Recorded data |

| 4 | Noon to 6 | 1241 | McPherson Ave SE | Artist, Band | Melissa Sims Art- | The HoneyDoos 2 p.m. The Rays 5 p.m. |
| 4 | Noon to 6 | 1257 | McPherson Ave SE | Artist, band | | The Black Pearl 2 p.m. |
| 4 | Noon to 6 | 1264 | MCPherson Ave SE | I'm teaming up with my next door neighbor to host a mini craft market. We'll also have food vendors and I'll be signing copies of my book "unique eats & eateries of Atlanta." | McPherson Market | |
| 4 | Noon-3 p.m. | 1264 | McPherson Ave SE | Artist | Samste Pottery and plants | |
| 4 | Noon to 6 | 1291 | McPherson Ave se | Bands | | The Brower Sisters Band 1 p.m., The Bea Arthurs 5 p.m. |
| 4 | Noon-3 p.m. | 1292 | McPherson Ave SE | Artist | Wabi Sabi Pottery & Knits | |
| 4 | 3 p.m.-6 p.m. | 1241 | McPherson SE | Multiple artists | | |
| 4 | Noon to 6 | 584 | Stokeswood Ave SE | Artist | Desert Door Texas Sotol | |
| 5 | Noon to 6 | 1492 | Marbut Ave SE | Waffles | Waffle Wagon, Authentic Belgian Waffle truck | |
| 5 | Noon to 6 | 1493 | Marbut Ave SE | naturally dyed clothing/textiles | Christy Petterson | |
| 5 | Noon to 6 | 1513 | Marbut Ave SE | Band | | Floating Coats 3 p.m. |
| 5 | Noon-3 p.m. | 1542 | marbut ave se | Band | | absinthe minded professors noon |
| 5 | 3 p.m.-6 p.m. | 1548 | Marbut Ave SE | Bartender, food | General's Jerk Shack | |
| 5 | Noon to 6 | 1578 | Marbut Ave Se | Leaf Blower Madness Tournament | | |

Exercise goal |
Make an exact copy of each line, beginning at the one containing "Jerk Shack | |" and ending with the last line of the data, and of no other line.

Answer space |
| 5 | 3 p.m.-6 p.m. | 1548 | Marbut Ave SE | Bartender, food | General's Jerk Shack | |
| 5 | Noon to 6 | 1578 | Marbut Ave Se | Leaf Blower Madness Tournament | | |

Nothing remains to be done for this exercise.